The Collective Agreement prescribes that the minimal rate of contributions towards pension shall increase, such that the employee’s contribution towards the life insurance and pension component shall ultimately be no less than 6%, and the employer’s contribution towards the life insurance and pension component shall ultimately be no less than 6.5% (the current contribution rates are 5.5% and 6% respectively), and this shall be applied in two stages:

  • On July 1, 2016, the employee’s contributions shall increase to 5.75% and the employer’s contributions shall increase to 6.25%;
  • On January 1, 2017, the employee’s contributions shall increase to 6% and the employer’s contributions shall increase to 6.5%.
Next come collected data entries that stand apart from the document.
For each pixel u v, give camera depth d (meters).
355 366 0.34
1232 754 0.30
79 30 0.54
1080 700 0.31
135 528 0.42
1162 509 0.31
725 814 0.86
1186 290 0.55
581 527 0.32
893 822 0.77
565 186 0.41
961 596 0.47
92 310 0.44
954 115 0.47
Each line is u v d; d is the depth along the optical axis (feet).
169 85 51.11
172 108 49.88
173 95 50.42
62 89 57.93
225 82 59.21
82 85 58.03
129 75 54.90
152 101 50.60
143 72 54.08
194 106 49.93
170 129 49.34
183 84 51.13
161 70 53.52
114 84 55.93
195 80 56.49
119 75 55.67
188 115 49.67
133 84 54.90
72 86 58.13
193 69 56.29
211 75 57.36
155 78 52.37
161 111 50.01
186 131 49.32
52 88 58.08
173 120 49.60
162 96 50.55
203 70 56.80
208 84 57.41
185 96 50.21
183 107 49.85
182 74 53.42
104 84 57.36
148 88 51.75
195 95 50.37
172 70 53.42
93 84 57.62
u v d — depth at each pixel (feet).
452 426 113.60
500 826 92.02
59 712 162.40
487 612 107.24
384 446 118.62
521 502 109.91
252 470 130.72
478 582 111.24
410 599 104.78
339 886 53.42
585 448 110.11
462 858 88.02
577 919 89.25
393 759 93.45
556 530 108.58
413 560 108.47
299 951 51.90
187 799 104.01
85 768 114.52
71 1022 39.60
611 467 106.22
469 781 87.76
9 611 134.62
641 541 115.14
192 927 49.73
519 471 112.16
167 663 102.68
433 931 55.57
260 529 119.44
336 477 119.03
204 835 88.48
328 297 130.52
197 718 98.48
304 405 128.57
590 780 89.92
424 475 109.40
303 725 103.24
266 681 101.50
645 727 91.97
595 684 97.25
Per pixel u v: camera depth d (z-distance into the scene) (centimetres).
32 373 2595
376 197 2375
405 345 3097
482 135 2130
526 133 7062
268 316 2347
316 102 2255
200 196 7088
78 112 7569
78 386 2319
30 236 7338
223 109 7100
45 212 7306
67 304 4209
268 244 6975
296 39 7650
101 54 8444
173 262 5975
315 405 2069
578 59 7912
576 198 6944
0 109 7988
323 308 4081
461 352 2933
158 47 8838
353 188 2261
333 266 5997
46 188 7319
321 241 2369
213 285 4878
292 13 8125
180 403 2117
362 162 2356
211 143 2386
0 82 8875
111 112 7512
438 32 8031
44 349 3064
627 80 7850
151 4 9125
The Collective Agreement further prescribes that the employer’s payment to an insurance fund/provident fund that is not a pension fund includes payment for disability coverage at such rate that guarantees 75% of the employee’s determining salary, with at least 5% of the employer’s total payment being allocated towards life insurance and pension. To the extent an increase of costs is necessary due to a disability policy (such that the employer’s total contributions towards such components shall exceed 6.25% or 6.5%, as applicable), the employer’s total payment towards disability insurance and towards the life insurance and pension component – shall not in any event exceed 7.5%.

Contributions Towards the Severance Payment Component

The Collective Agreement prescribes that the rate of the employer’s contributions towards the severance payment component in a pension fund/ insurance fund shall be as prescribed in the agreement by and between the employee and the employer, provided that it shall not in any event be less than 6%.

In the case of new employees, it was prescribed that the employer may determine that the rate of contributions towards severance payments be equal to the lowest rate of contributions customary in the pension fund, i.e. 6%, provided that a new employee with an existing policy shall not be adversely affected.

It is important to further note that until the Collective Agreement comes into effect, the wording of the General Approval Regarding Payments of Employers to Pension Funds and Insurance Funds Instead of Severance Pay pursuant to Section 14 of the Severance Pay Law, shall be amended in accordance with the provisions of the Collective Agreement, so that they shall comply with each other.

We shall issue a further update when the Collective Agreement takes effect. In light of the provisions of the Collective Agreement it is important to begin preparing for making changes in pension contributions in July, 2016.